The useful Schema Analysis function in SQL Central gives a useful set of recommendations. One of these identifies sub-optimal column ordering saying:
This inevitably happens in a database whose structure evolves over time, but unless I'm missing something there's no easy (or even feasible) way of addressing this in a large schema with hundreds of tables / thousands of columns, foreign keys etc. Since for other purposes, one really doesn't care about column order, what would seem to be a really useful feature, would be an option on dbunload / UNLOAD to optimize the column order automatically during the unload - presumably the primary key would come first, then columns involved in constraints, and then everything else in ascending size. While an automatically calculated order might not be entirely optimal, it is likely to be better than a more or less random one! Better ideas eagerly requested! |
IMO this exhortation is an incorrect description of third-order effect on runtime performance. It is not discussing first-order set-level retrieval performance, but the scalar analysis of columns in a single row: The order of the columns in a table affects performance. Columns in a row are accessed sequentially in the order of their creation. For example, to access columns at the end of a row, the database server traverses the columns that appear earlier in the row. You should order your columns so that narrow and/or frequently accessed columns are placed before seldom accessed and/or wider columns in the table. Wide columns are columns greater than 15 bytes in size, or LONG data types (for example, LONG VARCHAR), or columns defined as XML. Primary key columns are always stored at the beginning of row. In other words, the engine has to "step over" column values 1 to 10 in each row in order to reach column value 11. If you are really worried about these calculations, you shouldn't worry that 55+1 is going to be faster than 55+100 after you move all the short values to the front... because it isn't... addition performance is not value dependent. Note that it doesn't have to step-over-byte-by-byte, in case that's what you were thinking :) Instead, you should move all the MOST-FREQUENTLY-REFERENCED columns to the front, so the engine has to "step over" fewer columns (fewer calculations)... but I doubt that you will see any improvement, EVEN IF YOU CAN identify the most-frequently-referenced columns (go ahead, try :) The mention about LONG columns is particularly misleading since most of their data isn't even stored in the row. Suggestion: Try a benchmark test, betcha won't be able to measure the effect :).

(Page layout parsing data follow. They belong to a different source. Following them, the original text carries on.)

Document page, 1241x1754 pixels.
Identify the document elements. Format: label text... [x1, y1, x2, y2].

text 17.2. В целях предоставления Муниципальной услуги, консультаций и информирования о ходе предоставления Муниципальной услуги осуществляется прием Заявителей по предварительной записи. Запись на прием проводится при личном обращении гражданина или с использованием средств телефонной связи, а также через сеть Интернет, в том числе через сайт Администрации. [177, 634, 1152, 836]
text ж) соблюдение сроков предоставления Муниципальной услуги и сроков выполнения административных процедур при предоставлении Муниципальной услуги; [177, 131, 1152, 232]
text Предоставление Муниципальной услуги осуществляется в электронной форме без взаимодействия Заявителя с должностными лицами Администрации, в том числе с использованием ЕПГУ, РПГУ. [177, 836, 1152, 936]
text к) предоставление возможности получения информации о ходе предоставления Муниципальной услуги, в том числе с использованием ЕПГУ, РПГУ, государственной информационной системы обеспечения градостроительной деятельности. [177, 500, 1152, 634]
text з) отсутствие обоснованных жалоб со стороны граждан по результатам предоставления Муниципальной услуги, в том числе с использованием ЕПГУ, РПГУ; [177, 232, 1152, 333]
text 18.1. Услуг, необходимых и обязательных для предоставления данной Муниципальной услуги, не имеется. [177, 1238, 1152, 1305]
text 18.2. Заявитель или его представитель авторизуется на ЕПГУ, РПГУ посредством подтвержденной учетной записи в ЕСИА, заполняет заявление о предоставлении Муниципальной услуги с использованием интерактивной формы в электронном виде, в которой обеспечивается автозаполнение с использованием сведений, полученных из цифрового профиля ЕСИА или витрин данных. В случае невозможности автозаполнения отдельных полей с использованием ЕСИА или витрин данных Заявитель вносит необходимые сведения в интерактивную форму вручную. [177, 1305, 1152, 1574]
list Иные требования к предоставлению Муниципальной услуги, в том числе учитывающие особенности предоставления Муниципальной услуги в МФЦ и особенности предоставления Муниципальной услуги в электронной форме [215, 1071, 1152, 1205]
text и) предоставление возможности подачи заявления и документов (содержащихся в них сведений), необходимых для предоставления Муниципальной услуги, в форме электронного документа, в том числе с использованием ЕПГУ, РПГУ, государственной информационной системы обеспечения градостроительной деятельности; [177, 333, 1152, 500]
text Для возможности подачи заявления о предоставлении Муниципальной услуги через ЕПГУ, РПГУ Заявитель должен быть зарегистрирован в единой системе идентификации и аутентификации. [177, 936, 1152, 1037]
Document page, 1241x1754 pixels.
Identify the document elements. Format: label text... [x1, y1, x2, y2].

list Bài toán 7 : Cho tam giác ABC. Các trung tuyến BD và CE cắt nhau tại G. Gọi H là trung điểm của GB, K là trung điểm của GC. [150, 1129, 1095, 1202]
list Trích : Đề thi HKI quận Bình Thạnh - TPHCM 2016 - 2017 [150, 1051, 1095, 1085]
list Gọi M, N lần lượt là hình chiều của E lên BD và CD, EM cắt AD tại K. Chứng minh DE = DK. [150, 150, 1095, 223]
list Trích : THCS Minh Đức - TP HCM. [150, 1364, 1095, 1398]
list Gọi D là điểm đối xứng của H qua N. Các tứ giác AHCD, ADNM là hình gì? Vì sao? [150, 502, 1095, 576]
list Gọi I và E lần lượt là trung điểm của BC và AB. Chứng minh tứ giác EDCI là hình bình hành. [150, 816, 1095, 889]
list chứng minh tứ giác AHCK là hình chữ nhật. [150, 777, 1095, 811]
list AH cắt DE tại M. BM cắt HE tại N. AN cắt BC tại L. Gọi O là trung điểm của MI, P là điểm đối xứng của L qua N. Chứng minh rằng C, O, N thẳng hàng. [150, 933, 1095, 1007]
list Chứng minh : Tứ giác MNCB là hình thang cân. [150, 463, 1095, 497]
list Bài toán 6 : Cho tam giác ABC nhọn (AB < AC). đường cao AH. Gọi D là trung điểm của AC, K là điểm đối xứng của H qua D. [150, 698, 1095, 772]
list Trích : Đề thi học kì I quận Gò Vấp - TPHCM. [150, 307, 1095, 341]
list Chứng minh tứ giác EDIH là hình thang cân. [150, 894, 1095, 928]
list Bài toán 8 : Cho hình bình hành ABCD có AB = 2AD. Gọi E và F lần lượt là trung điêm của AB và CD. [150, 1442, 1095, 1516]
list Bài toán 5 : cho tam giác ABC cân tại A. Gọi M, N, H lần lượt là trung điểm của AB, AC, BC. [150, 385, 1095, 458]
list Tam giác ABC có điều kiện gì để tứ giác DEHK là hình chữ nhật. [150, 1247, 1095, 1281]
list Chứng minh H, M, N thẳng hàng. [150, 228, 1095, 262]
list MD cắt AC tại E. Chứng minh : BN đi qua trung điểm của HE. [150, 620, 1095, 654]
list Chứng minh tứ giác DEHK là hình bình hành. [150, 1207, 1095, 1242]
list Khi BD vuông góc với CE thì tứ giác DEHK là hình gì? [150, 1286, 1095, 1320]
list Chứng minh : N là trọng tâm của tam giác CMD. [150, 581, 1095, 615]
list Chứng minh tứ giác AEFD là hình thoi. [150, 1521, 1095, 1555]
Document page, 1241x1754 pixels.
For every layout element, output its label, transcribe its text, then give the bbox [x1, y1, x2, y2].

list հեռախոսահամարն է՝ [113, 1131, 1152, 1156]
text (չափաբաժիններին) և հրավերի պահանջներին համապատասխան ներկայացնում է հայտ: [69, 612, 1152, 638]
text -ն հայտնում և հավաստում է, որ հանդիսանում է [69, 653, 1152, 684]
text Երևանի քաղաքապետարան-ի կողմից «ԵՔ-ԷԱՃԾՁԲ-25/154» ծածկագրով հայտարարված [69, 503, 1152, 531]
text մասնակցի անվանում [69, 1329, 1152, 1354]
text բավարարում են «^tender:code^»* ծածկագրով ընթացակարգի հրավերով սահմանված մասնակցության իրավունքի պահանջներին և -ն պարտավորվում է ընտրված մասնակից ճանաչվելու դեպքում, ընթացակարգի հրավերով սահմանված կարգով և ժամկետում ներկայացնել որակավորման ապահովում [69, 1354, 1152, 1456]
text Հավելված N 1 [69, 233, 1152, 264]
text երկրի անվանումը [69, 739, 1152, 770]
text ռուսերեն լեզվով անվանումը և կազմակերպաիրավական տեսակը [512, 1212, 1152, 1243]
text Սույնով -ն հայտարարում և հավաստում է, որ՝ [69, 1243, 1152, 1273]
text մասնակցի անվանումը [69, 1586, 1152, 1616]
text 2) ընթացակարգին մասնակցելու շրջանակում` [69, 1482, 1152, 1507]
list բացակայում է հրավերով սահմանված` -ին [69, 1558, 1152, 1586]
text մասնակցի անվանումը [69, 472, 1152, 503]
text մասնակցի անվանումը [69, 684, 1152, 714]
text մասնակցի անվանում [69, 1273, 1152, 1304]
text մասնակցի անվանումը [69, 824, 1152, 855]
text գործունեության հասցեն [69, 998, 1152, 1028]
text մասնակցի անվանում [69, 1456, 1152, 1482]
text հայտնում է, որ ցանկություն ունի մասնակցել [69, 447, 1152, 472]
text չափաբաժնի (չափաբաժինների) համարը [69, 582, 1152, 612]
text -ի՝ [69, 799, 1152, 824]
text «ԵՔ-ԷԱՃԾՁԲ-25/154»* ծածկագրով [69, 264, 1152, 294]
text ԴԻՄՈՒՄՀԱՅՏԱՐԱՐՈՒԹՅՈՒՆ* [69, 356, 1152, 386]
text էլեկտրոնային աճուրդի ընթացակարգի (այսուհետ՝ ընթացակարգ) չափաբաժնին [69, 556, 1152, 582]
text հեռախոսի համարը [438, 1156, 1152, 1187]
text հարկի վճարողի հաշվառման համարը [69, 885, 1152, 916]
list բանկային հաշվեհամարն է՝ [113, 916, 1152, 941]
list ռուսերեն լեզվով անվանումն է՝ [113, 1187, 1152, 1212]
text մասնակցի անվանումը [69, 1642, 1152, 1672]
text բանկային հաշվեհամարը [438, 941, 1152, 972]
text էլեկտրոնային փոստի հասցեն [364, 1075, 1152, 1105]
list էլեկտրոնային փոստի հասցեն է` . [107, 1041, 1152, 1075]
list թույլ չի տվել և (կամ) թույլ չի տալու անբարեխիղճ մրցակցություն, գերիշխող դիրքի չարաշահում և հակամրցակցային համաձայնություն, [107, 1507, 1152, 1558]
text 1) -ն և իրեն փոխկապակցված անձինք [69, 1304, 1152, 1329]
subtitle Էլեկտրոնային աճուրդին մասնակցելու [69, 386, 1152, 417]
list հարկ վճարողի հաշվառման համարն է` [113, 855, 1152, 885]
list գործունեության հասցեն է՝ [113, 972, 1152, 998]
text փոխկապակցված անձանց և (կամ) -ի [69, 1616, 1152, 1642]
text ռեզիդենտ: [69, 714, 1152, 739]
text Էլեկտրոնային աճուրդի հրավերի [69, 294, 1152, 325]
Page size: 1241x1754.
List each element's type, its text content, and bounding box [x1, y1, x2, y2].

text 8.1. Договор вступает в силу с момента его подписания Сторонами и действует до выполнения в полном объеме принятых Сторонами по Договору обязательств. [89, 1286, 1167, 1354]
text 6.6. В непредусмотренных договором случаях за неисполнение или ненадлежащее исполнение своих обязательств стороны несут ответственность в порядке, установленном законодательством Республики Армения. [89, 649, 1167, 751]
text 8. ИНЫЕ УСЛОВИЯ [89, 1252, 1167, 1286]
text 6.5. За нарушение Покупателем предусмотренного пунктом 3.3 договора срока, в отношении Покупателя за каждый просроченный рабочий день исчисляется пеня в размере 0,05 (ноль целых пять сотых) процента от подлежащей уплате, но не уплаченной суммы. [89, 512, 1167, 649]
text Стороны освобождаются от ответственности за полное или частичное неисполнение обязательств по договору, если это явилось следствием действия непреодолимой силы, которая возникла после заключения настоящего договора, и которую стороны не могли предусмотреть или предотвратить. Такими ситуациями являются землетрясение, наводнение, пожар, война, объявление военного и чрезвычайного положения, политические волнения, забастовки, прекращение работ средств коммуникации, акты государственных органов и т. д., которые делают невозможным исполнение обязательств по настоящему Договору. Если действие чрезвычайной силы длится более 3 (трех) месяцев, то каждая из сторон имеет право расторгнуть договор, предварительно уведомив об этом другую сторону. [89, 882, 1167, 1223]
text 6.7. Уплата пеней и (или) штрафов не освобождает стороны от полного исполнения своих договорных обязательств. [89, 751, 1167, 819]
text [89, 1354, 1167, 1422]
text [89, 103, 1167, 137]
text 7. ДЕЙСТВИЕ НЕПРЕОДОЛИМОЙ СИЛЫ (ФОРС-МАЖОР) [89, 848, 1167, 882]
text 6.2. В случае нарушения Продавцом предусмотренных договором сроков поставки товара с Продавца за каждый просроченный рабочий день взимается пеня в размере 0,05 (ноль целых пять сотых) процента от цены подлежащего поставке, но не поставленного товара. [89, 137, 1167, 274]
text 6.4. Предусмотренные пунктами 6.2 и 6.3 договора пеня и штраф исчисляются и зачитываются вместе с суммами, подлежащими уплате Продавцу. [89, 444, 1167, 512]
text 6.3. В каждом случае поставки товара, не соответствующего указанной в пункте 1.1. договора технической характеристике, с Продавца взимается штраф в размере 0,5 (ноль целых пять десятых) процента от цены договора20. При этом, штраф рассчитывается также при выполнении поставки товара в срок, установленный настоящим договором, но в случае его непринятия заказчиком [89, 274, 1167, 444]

I think that is what I was thinking it could be :}
(23 Jun '20, 11:27)
Justin Willey
|
I was about to second that suggestion.
However, while I would also suggest to put PK columns first, and possibly go on with UNIQUE KEY columns and NON NULL FK columns and then NULLable FK columns, strictly sorting all "normal columns" by size (what size? declared vs. real (average) size?) would seem rather "unsorted" to me. I guess then I'll prefer to stick with the historical order. :)
In other words: I'd either re-sort the order myself (in a "logical" order) or let it be as-is. That being said, I guess I have rarely designed tables where the PK was not the first column(s). And if so, then I would certainly try to correct that as soon as possible by manually re-creating the table (via INSERT WITH AUTO NAME SELECT...).
Certainly I can't think of an example where the primary key isn't the first column, but certainly some of the other stuff gets added a lot later!